A recent article in The Chronicle of Higher Education titled, “A ‘Moneyball’ Approach to College” (or “Colleges Mine Data to Tailor Students’ Experience”) presents some ways that data mining is being used in higher ed. At the risk of sounding like someone overly zealous about enforcing the boundaries around obscure specializations, the article for the most part presents examples of mining instructional practice or the “Learning Analytics/Educational Data Mining” approach which is only a subset of the types of data mining or analytics being done in higher ed. Examples par excellence of this approach to higher ed data mining can be seen in The International Educational Data Mining Society’s journal and presented at their meetings.

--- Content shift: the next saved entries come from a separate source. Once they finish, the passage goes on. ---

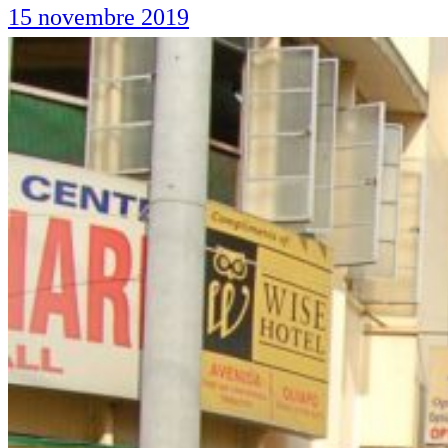
15 novembre 2019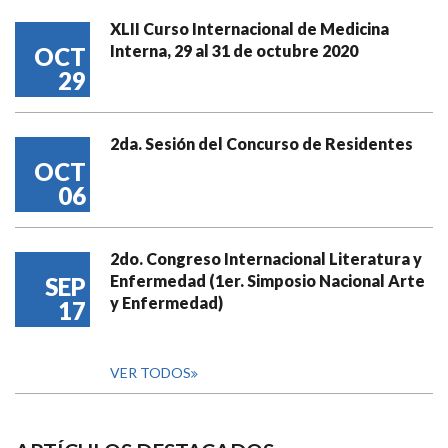
XLII Curso Internacional de Medicina
Interna, 29 al 31 de octubre 2020
OCT
29
2da. Sesión del Concurso de Residentes
OCT
06
2do. Congreso Internacional Literatura y
Enfermedad (1er. Simposio Nacional Arte
SEP
y Enfermedad)
17
VER TODOS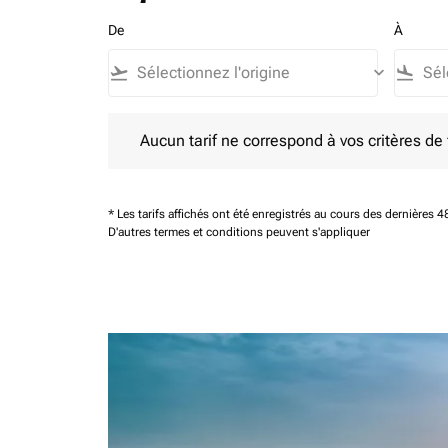
De
À
flight_takeoff
keyboard_arrow_down
flight_land
Aucun tarif ne correspond à vos critères de filtrag
Aucun tarif ne correspond à vos critères de fi
* Les tarifs affichés ont été enregistrés au cours des dernières
D'autres termes et conditions peuvent s'appliquer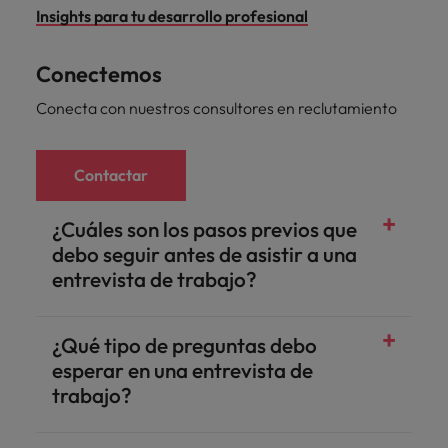
Insights para tu desarrollo profesional
Conectemos
Conecta con nuestros consultores en reclutamiento
Contactar
¿Cuáles son los pasos previos que
debo seguir antes de asistir a una
entrevista de trabajo?
¿Qué tipo de preguntas debo
esperar en una entrevista de
trabajo?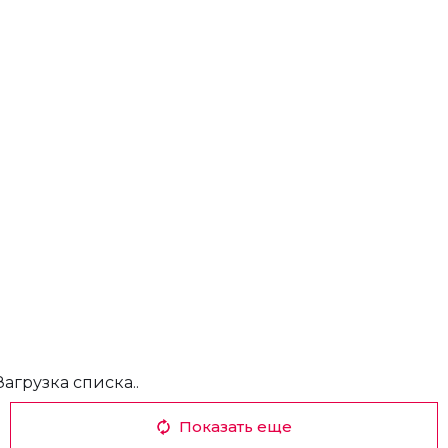
Загрузка списка..
Показать еще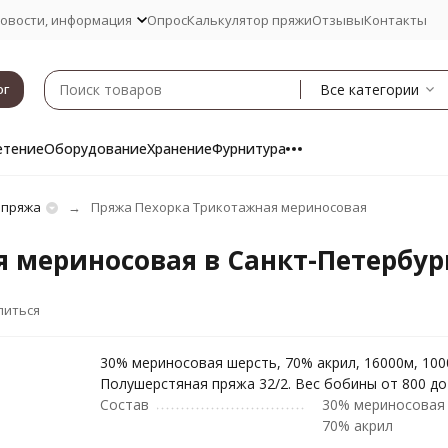
овости, информация
Опрос
Калькулятор пряжи
Отзывы
Контакты
Все категории
ог
етение
Оборудование
Хранение
Фурнитура
 пряжа
Пряжа Пехорка Трикотажная мериносовая
 мериносовая в Санкт-Петербур
литься
30% мериносовая шерсть, 70% акрил, 16000м, 100
Полушерстяная пряжа 32/2. Вес бобины от 800 до 
Состав
30% мериносовая
70% акрил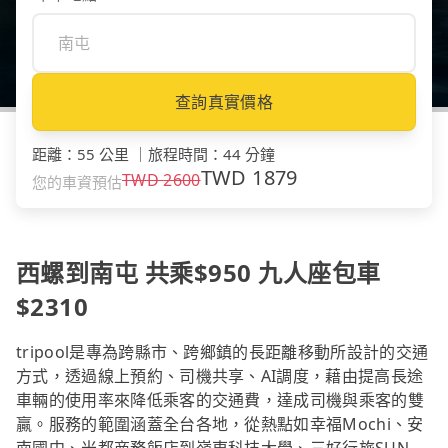
查詢真實價格
距離
：
55 公里
｜
旅程時間
：
44 分鐘
TWD
1879
TWD
2600
您的車資預估
西螺到南屯 共乘$950 九人座包車
$2310
tripool是專為跨縣市、跨鄉鎮的長距離移動所設計的交通
方式，透過線上預約、司機共享、AI調度，藉由提高長途
車輛的使用率來降低乘客的交通費，達成司機與乘客的雙
贏。服務的範圍涵蓋全台各地，從熱點如幸福Mochi、安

Instead of building Amazon.com-style recommendation engines for courses or analyzing blackboard “clickstreams,” many institutional researchers have been engaged in data mining to deal with some of the perennial questions like yield, enrollment, retention, and graduation – for quite some time. For example, the professional journal New Directions for Institutional Research published an entire issue in November 2006 dedicated to data mining in enrollment management. One of the studies, conducted by Serge Herzog of University of Nevada, Reno, “Estimating Student Retention and Degree-Completion Time” found that data mining techniques such as decision trees and neural nets could be used to outperform tradition statistical inference techniques in predicting student success in certain circumstances.
The author of The Chronicle piece writes that “in education, college managers are doing something similar [to Moneyball] to forecast student success—in admissions, advising, teaching, and more”. This is true, but it has been going on for a long time and in many more ways than just learning analytics and course recommendation systems. I guess these institutional researchers who have always done data mining were Moneyball before it was cool. Does that make them hipsters?